Werth: And an accent that could make the hillbillies from Deliverance blush.  

Wise: That accent won her a Best Supporting Actress Oscar.  

Werth: And inclusion in a group of cursed actresses.  

Wise: Still, she is one of the best things in a movie that occasionally loses its bearings.  Minghella's previous successes—The English Patient and The Talented Mr. Ripley—both are sweeping, highly romantic epics, but somehow Cold Mountain fails to take flight.  Part of that failure stems from its leads: Jude Law is too precise an actor to be much of a matinee idol; and Nicole Kidman is too ethereal to fulfill the hardscrabble duties of her role.  

Werth: Maybe her Chanel contract blocked her from digging up turnips. 

Wise: Despite its shortcomings, the film is ravishing, full of colorful supporting performances, John Seale's haunting cinematography, and beautifully scored by Gabriel Yared.  But it's also a meditation on horrors of war and how they bleed into the lives of those that remain at home.

Werth: In one of my favorite war movies, the horrors of war are practically celebrated. When Quentin Tarantino announced he was making a WWII film about a U.S. corps of Nazi-hunting Jews it came as no surprise that the film would be filled with the kind of action-based gore he was famous for. But what is surprising about Inglourious Basterds (2009) is how the director has matured in his filmmaking. 


Wise: What? No characters with color-based names?

Werth: Inglourious begins with Nazi extraordinaire Col. Hans Landa (Oscar-winner Christoph Waltz) questioning a French milk farmer (Denis Menochet) about some missing Jews. The scene relishes its own length, stretching the tension to an uncomfortable level—considering that the Jews Landa is searching for are hiding under the floor beneath him
In a typical Tarantino flick, this length would show how referential and precious the dialogue can bebut it is as if Tarantino has grown up. Now he uses his bag of stylish cinematic tricks not to be cutebut to aid the story.

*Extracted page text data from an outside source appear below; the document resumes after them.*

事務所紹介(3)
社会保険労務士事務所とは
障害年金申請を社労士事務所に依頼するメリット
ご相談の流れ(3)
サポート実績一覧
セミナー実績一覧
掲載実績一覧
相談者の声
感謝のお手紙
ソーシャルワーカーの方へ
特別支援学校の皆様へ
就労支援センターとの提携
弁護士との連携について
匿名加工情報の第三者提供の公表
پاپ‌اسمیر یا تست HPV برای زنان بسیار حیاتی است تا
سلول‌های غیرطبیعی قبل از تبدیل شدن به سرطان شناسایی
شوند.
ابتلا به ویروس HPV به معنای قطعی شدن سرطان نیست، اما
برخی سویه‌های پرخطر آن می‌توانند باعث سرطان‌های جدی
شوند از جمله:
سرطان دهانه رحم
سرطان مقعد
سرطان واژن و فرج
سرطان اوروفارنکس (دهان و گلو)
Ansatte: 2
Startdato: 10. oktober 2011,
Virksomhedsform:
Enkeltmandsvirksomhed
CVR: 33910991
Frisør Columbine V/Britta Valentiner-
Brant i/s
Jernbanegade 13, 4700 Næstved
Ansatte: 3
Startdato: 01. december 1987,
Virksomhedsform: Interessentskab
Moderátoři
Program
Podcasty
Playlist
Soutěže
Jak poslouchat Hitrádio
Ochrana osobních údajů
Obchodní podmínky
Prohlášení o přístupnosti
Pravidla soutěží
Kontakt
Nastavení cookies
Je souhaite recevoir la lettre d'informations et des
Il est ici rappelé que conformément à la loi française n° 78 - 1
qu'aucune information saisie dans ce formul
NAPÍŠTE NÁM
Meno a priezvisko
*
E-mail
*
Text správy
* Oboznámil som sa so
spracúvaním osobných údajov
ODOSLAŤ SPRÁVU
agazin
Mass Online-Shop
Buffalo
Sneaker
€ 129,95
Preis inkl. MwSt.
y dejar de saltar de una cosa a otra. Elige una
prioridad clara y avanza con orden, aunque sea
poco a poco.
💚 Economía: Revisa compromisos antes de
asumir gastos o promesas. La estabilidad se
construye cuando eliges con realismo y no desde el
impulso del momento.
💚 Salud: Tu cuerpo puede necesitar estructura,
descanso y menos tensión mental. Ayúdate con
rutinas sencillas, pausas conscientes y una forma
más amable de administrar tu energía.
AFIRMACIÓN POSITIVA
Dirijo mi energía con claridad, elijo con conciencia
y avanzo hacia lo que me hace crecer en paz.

Wise: All this from a man who started off as an Elvis impersonator on The Golden Girls.

Werth: The plot quickly splits into several different threads with Shoshanna Dreyfus (Melanie Laurent) plotting her revenge against the Nazi regime that murdered her family, a British agent (Michael Fassbinder) who is attempting to gain intelligence to assassinate Hitler, and 
Lt. Aldo Raine (a delightful, scenery-chewing Brad Pitt) whose team of Basterds is scalping its way across France. The stories converge on a French cinema where Tarantino literally re-makes history in a movie theater. 
It's something this renegade 
filmmaker has been doing ever since Reservoir Dogs first hit theaters in 1992, and with Inglourious and its eight Oscar nominations, Tarantino proves that he can do more than make "hip" films with eclectic soundtracks. So Wise, has all this talk about war movies made you want to bear arms?

Wise: Only if you were trying to steal my bacon and blueberry pancakes.